Ed Gilliam was a literary agent, the biggest name in the huge popular-science market. A short, unprepossessing man in his midfifties with thinning red hair and a high-pitched, nasal voice, it was Ed Gilliam who had helped make Stephen Hawking’s A Brief History of Time brief: hence accessible to laymen; hence one of the highest-grossing books of the twentieth century in any genre, never mind science. These days Gilliam wasn’t just about books. He had a finger in every pie, from TV to film to new media. Ed Gilliam had been interested in Theo Dexter since they first met at an MIT symposium in America six years ago. The kid was bright, charismatic, and with those blond, preppy good looks of his, he’d be wildly telegenic—rare qualities indeed in a scientist. All Theo needed was some substance. An idea, a book, anything that Ed could use to launch him onto the unsuspecting public. A sort of Steve Irwin for nerds.
For six years, Theo had been promising to deliver. Now, just when Gilliam had begun to despair of ever making any money from him—by forty, Dexter would be losing his hair and spreading around the middle and the game would be up—Theo had called in high excitement, summoning him to Cambridge.
“This had better be good, Theo.” Gilliam’s high-pitched child’s voice quivered with irritation. “I’m not in the habit of making day trips. Why can’t you come to London?”
“Because I’m still working on it and I need to be here. It is good, Ed. I’m e-mailing you a rough draft now.”
He was right. It was good. Better than good. Ed Gilliam was not a physicist himself, but if Theo Dexter really had proved what he claimed to have proved in this document…this could be as big as Hawking. Bigger.

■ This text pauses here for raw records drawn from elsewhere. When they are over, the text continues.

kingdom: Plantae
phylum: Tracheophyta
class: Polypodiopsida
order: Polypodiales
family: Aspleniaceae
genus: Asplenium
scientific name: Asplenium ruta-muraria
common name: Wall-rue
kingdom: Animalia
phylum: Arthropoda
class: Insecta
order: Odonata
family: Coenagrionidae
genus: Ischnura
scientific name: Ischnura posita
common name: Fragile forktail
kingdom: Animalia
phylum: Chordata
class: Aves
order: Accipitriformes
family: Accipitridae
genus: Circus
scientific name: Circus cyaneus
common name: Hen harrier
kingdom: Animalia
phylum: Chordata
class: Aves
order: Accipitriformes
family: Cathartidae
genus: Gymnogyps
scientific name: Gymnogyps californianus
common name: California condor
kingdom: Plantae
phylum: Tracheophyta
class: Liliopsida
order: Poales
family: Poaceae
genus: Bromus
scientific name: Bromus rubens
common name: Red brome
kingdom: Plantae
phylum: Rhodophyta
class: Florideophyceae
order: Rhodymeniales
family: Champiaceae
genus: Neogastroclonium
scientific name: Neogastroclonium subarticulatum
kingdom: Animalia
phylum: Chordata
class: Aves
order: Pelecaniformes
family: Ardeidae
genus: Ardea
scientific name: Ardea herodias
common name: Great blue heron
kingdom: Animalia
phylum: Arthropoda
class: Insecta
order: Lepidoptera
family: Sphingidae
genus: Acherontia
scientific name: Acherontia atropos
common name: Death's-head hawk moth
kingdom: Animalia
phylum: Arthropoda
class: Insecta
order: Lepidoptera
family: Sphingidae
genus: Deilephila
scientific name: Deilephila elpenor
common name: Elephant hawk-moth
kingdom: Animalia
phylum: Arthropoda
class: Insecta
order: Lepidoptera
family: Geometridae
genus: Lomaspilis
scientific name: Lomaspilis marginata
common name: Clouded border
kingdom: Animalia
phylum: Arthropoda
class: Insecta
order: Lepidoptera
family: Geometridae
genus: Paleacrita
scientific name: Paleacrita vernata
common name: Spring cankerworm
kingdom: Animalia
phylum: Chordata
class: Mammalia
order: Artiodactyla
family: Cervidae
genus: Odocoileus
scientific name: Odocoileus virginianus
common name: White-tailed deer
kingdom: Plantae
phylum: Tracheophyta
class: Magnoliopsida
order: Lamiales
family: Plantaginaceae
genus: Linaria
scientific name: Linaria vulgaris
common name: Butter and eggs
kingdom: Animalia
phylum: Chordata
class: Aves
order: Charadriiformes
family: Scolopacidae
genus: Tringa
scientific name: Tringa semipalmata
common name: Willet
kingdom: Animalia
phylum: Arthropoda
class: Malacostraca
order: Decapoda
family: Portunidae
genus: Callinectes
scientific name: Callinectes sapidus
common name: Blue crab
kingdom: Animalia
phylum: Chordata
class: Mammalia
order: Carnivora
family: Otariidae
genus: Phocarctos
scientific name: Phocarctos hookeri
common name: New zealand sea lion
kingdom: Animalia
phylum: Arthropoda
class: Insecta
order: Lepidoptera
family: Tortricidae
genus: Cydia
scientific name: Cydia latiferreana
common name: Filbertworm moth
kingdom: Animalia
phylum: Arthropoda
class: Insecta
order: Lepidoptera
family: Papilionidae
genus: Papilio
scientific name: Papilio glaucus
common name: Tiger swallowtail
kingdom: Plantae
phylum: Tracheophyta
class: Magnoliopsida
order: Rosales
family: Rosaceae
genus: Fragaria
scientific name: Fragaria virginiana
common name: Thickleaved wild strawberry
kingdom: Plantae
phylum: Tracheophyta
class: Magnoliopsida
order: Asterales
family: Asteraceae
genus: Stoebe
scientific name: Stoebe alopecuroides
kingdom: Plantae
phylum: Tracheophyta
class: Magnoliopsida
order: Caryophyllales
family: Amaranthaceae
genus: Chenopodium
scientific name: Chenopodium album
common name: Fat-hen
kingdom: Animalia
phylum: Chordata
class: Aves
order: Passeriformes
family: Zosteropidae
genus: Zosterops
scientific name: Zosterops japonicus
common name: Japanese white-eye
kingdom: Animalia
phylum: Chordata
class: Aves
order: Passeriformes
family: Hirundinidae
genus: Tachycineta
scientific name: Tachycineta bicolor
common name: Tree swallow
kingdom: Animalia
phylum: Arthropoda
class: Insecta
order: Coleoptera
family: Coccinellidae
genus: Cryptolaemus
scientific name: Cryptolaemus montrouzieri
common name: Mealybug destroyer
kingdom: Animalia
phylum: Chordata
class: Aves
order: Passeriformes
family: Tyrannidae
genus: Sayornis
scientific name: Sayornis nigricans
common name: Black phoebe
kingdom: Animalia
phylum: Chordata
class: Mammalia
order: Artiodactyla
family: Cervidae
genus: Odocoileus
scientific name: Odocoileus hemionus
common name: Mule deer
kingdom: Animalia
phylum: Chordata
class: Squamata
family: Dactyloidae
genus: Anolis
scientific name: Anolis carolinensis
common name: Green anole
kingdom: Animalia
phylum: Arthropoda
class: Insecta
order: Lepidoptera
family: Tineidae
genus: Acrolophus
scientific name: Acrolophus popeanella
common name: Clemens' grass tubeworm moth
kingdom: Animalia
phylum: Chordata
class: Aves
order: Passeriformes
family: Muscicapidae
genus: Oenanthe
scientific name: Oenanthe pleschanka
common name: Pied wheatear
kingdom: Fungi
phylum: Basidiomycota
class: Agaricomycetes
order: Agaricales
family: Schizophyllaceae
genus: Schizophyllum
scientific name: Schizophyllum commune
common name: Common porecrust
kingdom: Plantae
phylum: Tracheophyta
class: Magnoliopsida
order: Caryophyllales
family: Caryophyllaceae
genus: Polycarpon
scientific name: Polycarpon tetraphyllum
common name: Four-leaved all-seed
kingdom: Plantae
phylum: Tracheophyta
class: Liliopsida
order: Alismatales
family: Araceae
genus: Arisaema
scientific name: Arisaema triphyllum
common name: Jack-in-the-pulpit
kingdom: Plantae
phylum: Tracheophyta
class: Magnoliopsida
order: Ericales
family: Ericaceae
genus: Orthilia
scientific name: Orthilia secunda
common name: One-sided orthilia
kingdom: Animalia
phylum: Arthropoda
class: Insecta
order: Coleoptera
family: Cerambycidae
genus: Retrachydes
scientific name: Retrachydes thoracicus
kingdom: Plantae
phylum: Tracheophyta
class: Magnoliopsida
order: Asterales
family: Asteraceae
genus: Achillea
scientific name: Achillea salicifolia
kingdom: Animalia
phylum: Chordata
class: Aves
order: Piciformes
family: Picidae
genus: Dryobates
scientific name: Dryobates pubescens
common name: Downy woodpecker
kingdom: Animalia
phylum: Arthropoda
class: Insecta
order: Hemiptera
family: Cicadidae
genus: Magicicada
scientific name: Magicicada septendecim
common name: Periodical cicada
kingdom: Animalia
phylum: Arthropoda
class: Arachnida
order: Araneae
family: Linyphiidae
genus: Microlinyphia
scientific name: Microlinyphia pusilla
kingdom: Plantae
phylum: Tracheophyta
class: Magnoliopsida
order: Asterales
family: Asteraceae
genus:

Ed flipped through the manuscript as he sipped his white wine.
>
“Who else has seen the material?”
“No one. You, me…” Theo hesitated.
“And?”
Theo picked the crust off a warm piece of bread. “I showed pieces of it to a student of mine. A girl. She…we’ve talked through some of the concepts together.”
“I see. Anyone else?”
“Well, my wife. But she can’t understand a word of it, it’s way over her head.” Theo laughed dismissively.
“Good,” said Ed. “From now on, don’t show this to anyone and don’t discuss it with a soul. If I’m going to try to put together a multiplatform deal, I’m going to need complete control.”
“Multiplatform?” Theo was salivating. “You mean TV?”
“Of course. Book deal. TV. The works. We’ll start with a simple press release in the New Scientist. Let the idea build up some steam amongst your fellow eggheads. Then, when the scientific community’s behind you, we take it mainstream: you’re on the news channels. Once the commissioning editors at Sky and ITV get a good look at that pretty face of yours you’ll be beating off offers with a stick, I promise you.”
“Here’s hoping…” Theo ordered a petit filet and green salad—expensive, as befitting his soon-to-be new lifestyle, but mindful of his six-pack. Ed went for spaghetti vongole, which he slurped noisily while outlining his action plan to his client.